**Instructions for the task**
Would you copy the records exactly, leaving the pictures out?
--- START ---
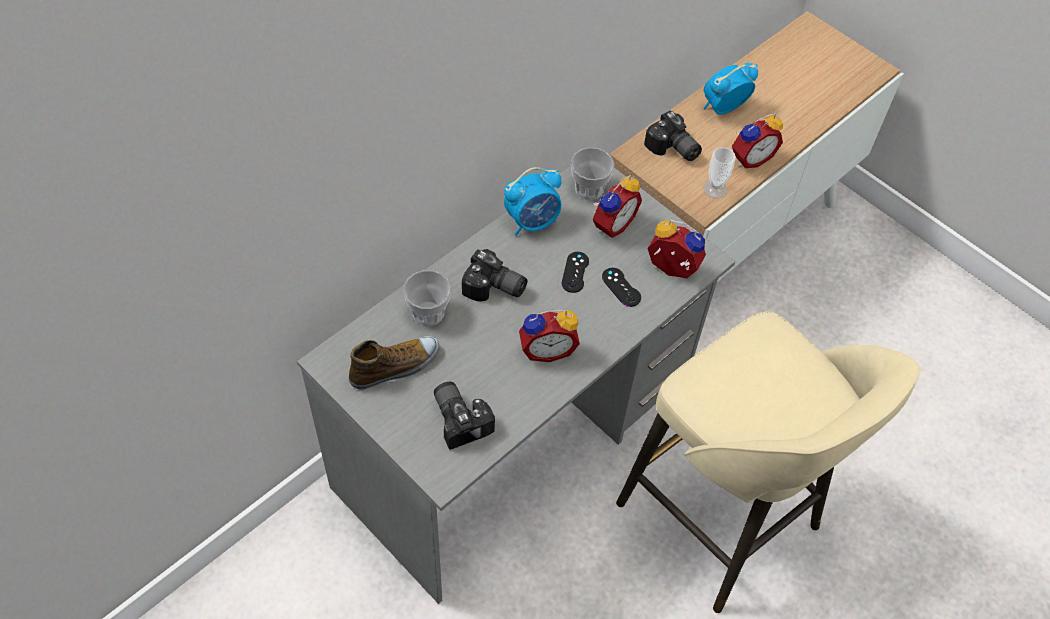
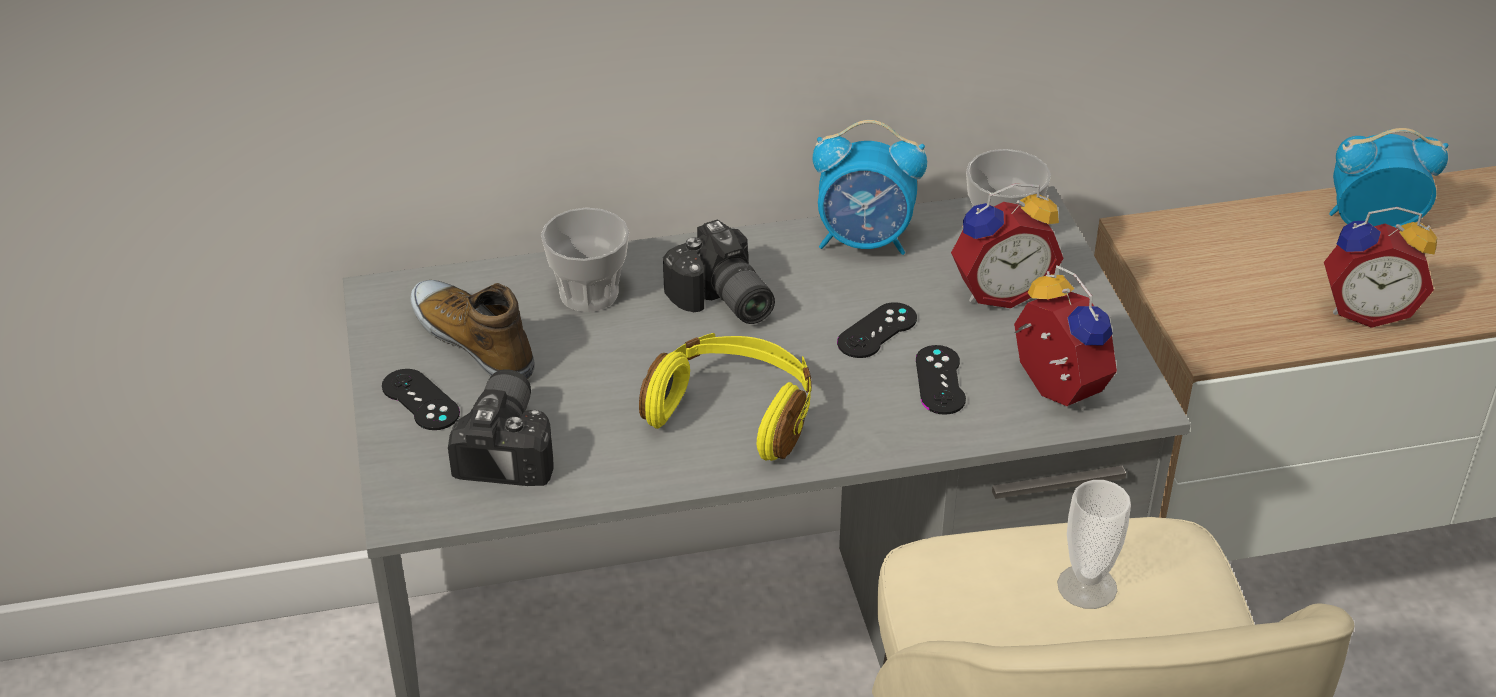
camera: 35 degrees right, 15 degrees down
(395, 367) = (474, 340): shoe -> shoe turned 135 degrees counterclockwise
(398, 414) = (420, 400): none -> black game controller
(546, 349) = (734, 412): alarm clock -> yellow headphones
(672, 149) = (1222, 249): camera -> none
(715, 189) = (1258, 329): cup -> cup (1087, 587)

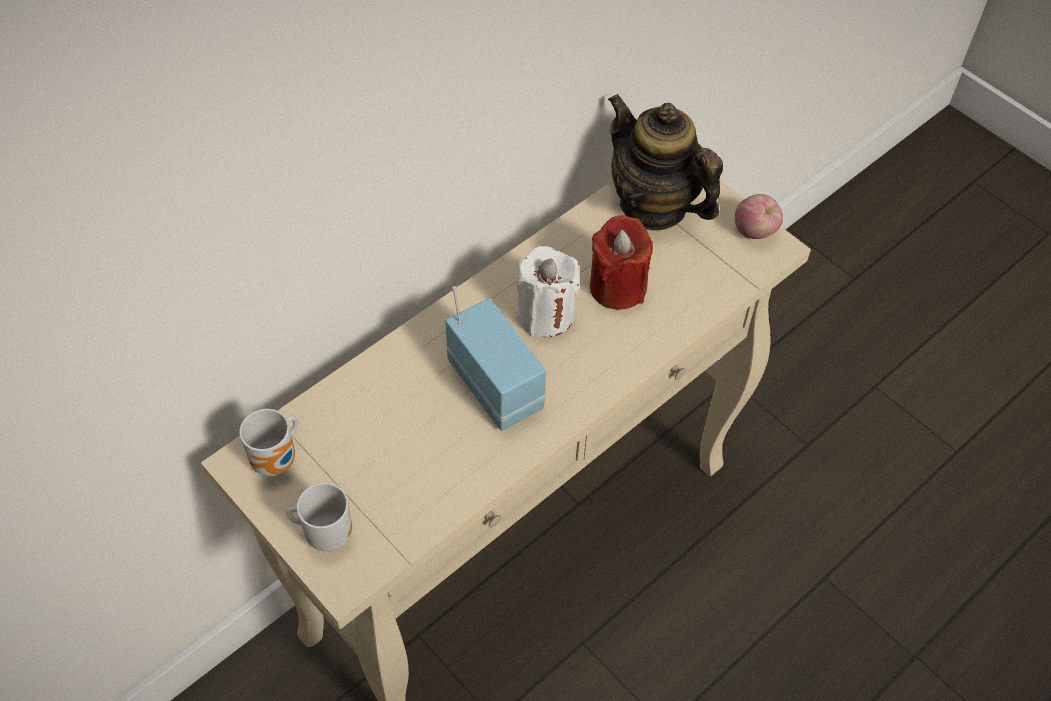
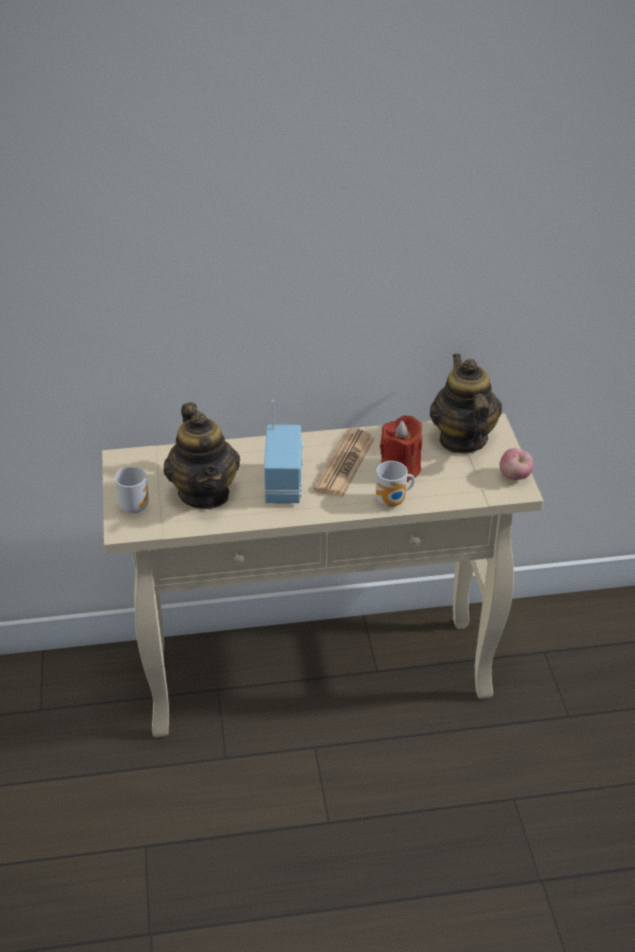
camera: 35 degrees right, 15 degrees down
(278, 461) = (139, 466): mug -> mug (393, 502)
(405, 457) = (204, 493): none -> teapot
(545, 314) = (344, 464): white candle -> newspaper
--- END ---
**Written solution**
camera: 35 degrees right, 15 degrees down
(395, 367) = (474, 340): shoe -> shoe turned 135 degrees counterclockwise
(398, 414) = (420, 400): none -> black game controller
(546, 349) = (734, 412): alarm clock -> yellow headphones
(672, 149) = (1222, 249): camera -> none
(715, 189) = (1258, 329): cup -> cup (1087, 587)

camera: 35 degrees right, 15 degrees down
(278, 461) = (139, 466): mug -> mug (393, 502)
(405, 457) = (204, 493): none -> teapot
(545, 314) = (344, 464): white candle -> newspaper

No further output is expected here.